Federal Lawsuit Targets Lucrative Georgia Speed Trap

January 4, 2011

Ten police officers used to roam the busy stretch of highway that slices through the tiny northwest Georgia town of Arcade, writing traffic tickets that helped pay for a spacious city complex but also infuriated local businesses and repulsed drivers.

Arcade’s residents hoped they had put the reputation behind them after the Georgia State Patrol cleared the city of speed trap allegations and a new police chief downsized the department. But the issue re-emerged, this time in the form of a federal lawsuit filed by a frustrated driver.

“Someone had to finally take a stand for all those who have been targeted by the city of Arcade police,” said Joe Moses, a retired dentist who filed the complaint in December. It contends officers used “overzealous and improper tactics in creating a speed trap” along U.S. Highway 129.

Residents have grown used to the allegations. The National Speed Trap Exchange warns drivers to take caution when rolling through the city of 1,900 about 13 miles northwest of Athens. And the Georgia State Patrol investigated the city three times between 1997 and 2005, each time concluding the police department was not running a speed trap.

“It’s made people scared to death to go through Arcade,” said Darlene Craven, the owner of Darlene’s Family Hair Care and Tanning Salon, which sits along Arcade’s main road.

Police Chief Randy Williams, who took the department’s reins in 2008, said he’s cut the department down to a lean staff of four officers that’s dedicated to community policing and crime prevention.

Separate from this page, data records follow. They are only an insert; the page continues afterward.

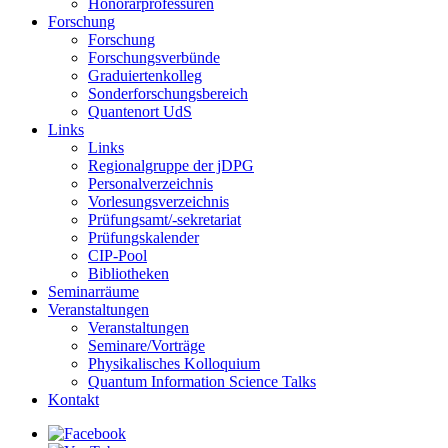
Honorarprofessuren
Forschung
Forschung
Forschungsverbünde
Graduiertenkolleg
Sonderforschungsbereich
Quantenort UdS
Links
Links
Regionalgruppe der jDPG
Personalverzeichnis
Vorlesungsverzeichnis
Prüfungsamt/-sekretariat
Prüfungskalender
CIP-Pool
Bibliotheken
Seminarräume
Veranstaltungen
Veranstaltungen
Seminare/Vorträge
Physikalisches Kolloquium
Quantum Information Science Talks
Kontakt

“Traffic is part of policing, and I like officers to be seen,” he said. “But we just tell them to enforce the law.”

City attorney Jody Campbell declined to comment on the pending lawsuit, and the city has yet to respond to the complaint in court. The city’s mayor did not return several messages seeking comment.

While the state investigation could have stripped the right of local police officers to use radar detectors, the federal lawsuit could carry other penalties. It seeks punitive damages, a jury trial and Moses’ attorneys hope to broaden the complaint to include others who feel they were unjustly pulled over in Arcade.

“We intend to explore this apparent speed trap, and find others who have been unjustly caught in its net,” said Craig Goodmark, an attorney who joined civil rights attorney Gerry Weber in representing Moses.

Moses was driving home from visiting his daughter in Athens on a foggy December 2008 night when he noticed a police car trailing him, he said in the complaint.

He pulled to the side of the road after driving a few hundred yards to let the squad car drive by him, only to watch the officer pull behind him, he said. First, he said he was cited for driving too slowly. And when he objected, Moses said the officer tagged him with another citation: Failing to have working tag lights.

Moses claims both citations were erroneous. And he said that he asked two police officers in a nearby town to check his tag lights 30 minutes later, and both confirmed in writing that his lights complied with state requirements.

Even with a downsized police force, Arcade still earns a hefty chunk of its revenue from traffic fines.

Some $192,000 of the city’s $675,000 total revenues in 2009 came from fines and forfeitures, according to a Georgia Department of Audits review. In 2008, the city reaped more than $380,000 in revenues from fines and forfeitures, about 40 percent of the total revenue collected that year, according to the audit.

Connie Whitey, who has lived in town since 1991, said she hopes the lawsuit doesn’t stoke new fears about her town. She said during the police force’s heyday, revenue at her liquor store Bulldog Package dropped 40 percent as drivers steered clear of Arcade.

“What did we need 10 police officers for? They ruined the name of Arcade, and it’s taken us years to rebuild,” she said. “Arcade definitely was a speed trap. It still can be, but it’s not as bad as before.”